- [Work to be completed]: This exercise calls for copying every line below that holds the word "matrimonio".

- [Records excerpted from a collection]:

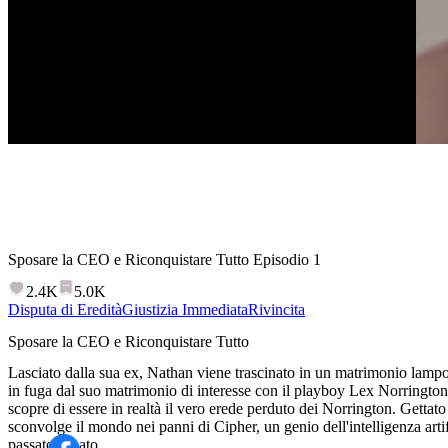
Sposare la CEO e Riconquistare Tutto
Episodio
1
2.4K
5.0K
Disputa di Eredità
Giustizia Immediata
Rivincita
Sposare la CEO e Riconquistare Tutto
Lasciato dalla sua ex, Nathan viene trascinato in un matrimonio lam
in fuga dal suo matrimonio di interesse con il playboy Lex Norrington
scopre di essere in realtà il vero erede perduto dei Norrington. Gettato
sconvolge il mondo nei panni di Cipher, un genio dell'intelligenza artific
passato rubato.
--
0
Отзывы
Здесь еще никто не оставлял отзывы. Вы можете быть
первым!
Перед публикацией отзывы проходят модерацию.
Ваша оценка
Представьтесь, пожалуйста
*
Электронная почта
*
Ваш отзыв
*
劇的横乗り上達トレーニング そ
* * *
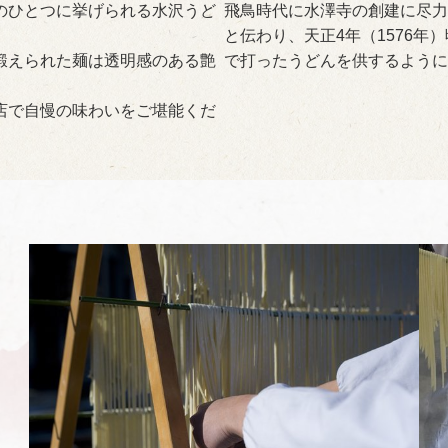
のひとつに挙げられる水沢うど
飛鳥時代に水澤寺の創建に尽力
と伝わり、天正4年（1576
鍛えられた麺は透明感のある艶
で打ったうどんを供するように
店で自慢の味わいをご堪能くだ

- [Expected answer]:
Lasciato dalla sua ex, Nathan viene trascinato in un matrimonio lam
in fuga dal suo matrimonio di interesse con il playboy Lex Norrington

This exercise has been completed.